Early in the set, Galifianakis made his way to the piano, where he played a somber and rather beautiful backing soundtrack to more of his silly asides. He played quite well, pausing briefly to ponder, “I wonder if deaf people have a sign for ‘Talk to the hand?’ “
Making his way from the stage to an aisle, he joked with a few members of the audience. He asked one woman where she worked. When she replied, “Microsoft,” Galifianakis remarked, “Really?” and claimed that that was the name of his private parts.
Saturday night, The Moore Theatre
For his finale, Galifianakis insisted that he has hope for America and that his hope is a song. He then peeled off his pants, jacket and shirt, revealing a red dress with a white lapel.

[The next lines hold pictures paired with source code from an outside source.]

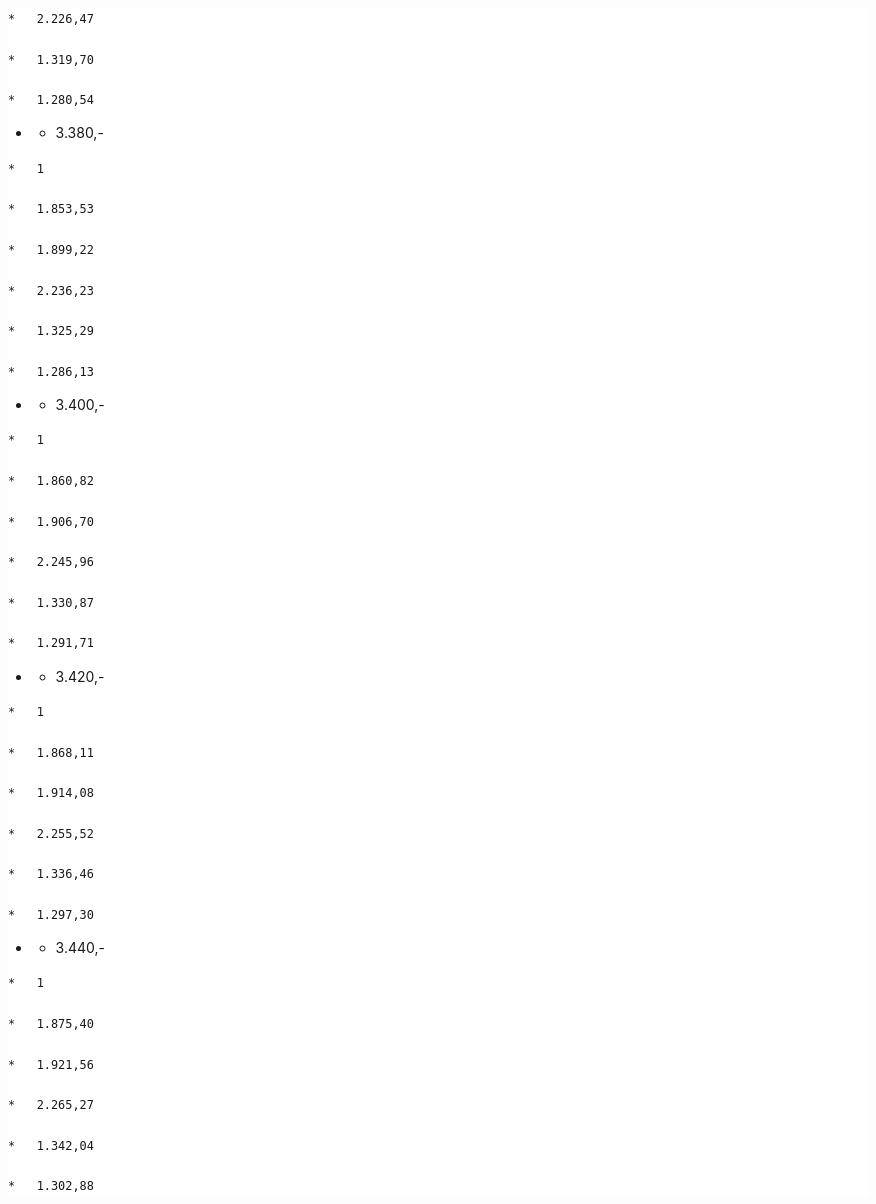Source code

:     *   2.226,47

    *   1.319,70

    *   1.280,54


*    *   3.380,-

    *   1

    *   1.853,53

    *   1.899,22

    *   2.236,23

    *   1.325,29

    *   1.286,13


*    *   3.400,-

    *   1

    *   1.860,82

    *   1.906,70

    *   2.245,96

    *   1.330,87

    *   1.291,71


*    *   3.420,-

    *   1

    *   1.868,11

    *   1.914,08

    *   2.255,52

    *   1.336,46

    *   1.297,30


*    *   3.440,-

    *   1

    *   1.875,40

    *   1.921,56

    *   2.265,27

    *   1.342,04

    *   1.302,88

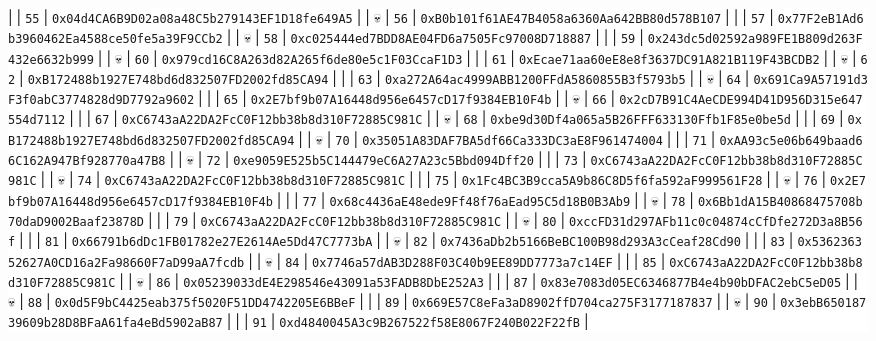 |  | `55` | `0x04d4CA6B9D02a08a48C5b279143EF1D18fe649A5` |
| 💀 | `56` | `0xB0b101f61AE47B4058a6360Aa642BB80d578B107` |
|  | `57` | `0x77F2eB1Ad6b3960462Ea4588ce50fe5a39F9CCb2` |
| 💀 | `58` | `0xc025444ed7BDD8AE04FD6a7505Fc97008D718887` |
|  | `59` | `0x243dc5d02592a989FE1B809d263F432e6632b999` |
| 💀 | `60` | `0x979cd16C8A263d82A265f6de80e5c1F03CcaF1D3` |
|  | `61` | `0xEcae71aa60eE8e8f3637DC91A821B119F43BCDB2` |
| 💀 | `62` | `0xB172488b1927E748bd6d832507FD2002fd85CA94` |
|  | `63` | `0xa272A64ac4999ABB1200FFdA5860855B3f5793b5` |
| 💀 | `64` | `0x691Ca9A57191d3F3f0abC3774828d9D7792a9602` |
|  | `65` | `0x2E7bf9b07A16448d956e6457cD17f9384EB10F4b` |
| 💀 | `66` | `0x2cD7B91C4AeCDE994D41D956D315e647554d7112` |
|  | `67` | `0xC6743aA22DA2FcC0F12bb38b8d310F72885C981C` |
| 💀 | `68` | `0xbe9d30Df4a065a5B26FFF633130Ffb1F85e0be5d` |
|  | `69` | `0xB172488b1927E748bd6d832507FD2002fd85CA94` |
| 💀 | `70` | `0x35051A83DAF7BA5df66Ca333DC3aE8F961474004` |
|  | `71` | `0xAA93c5e06b649baad66C162A947Bf928770a47B8` |
| 💀 | `72` | `0xe9059E525b5C144479eC6A27A23c5Bbd094Dff20` |
|  | `73` | `0xC6743aA22DA2FcC0F12bb38b8d310F72885C981C` |
| 💀 | `74` | `0xC6743aA22DA2FcC0F12bb38b8d310F72885C981C` |
|  | `75` | `0x1Fc4BC3B9cca5A9b86C8D5f6fa592aF999561F28` |
| 💀 | `76` | `0x2E7bf9b07A16448d956e6457cD17f9384EB10F4b` |
|  | `77` | `0x68c4436aE48ede9Ff48f76aEad95C5d18B0B3Ab9` |
| 💀 | `78` | `0x6Bb1dA15B40868475708b70daD9002Baaf23878D` |
|  | `79` | `0xC6743aA22DA2FcC0F12bb38b8d310F72885C981C` |
| 💀 | `80` | `0xccFD31d297AFb11c0c04874cCfDfe272D3a8B56f` |
|  | `81` | `0x66791b6dDc1FB01782e27E2614Ae5Dd47C7773bA` |
| 💀 | `82` | `0x7436aDb2b5166BeBC100B98d293A3cCeaf28Cd90` |
|  | `83` | `0x536236352627A0CD16a2Fa98660F7aD99aA7fcdb` |
| 💀 | `84` | `0x7746a57dAB3D288F03C40b9EE89DD7773a7c14EF` |
|  | `85` | `0xC6743aA22DA2FcC0F12bb38b8d310F72885C981C` |
| 💀 | `86` | `0x05239033dE4E298546e43091a53FADB8DbE252A3` |
|  | `87` | `0x83e7083d05EC6346877B4e4b90bDFAC2ebC5eD05` |
| 💀 | `88` | `0x0d5F9bC4425eab375f5020F51DD4742205E6BBeF` |
|  | `89` | `0x669E57C8eFa3aD8902ffD704ca275F3177187837` |
| 💀 | `90` | `0x3ebB65018739609b28D8BFaA61fa4eBd5902aB87` |
|  | `91` | `0xd4840045A3c9B267522f58E8067F240B022F22fB` |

He began to lip-synch “Tomorrow” from the musical “Annie.” While the music played, he pranced around the stage looking like a pudgy, bloated, more grizzled Little Orphan Annie. A giant Post-it note displayed a series of messages; Galifianakis peeled them off one by one, revealing his hopes (for example, that Dick Cheney’s lesbian daughter will give birth to a gay baby) and secrets (because of the Patriot Act, the FBI now knows he listens to Shakira).
Likable and quirky, Galifianakis has found a way not only to poke fun at the absurdity of celebrating trashy-pop culture but also to join right in with a smarter and sillier brand all his own.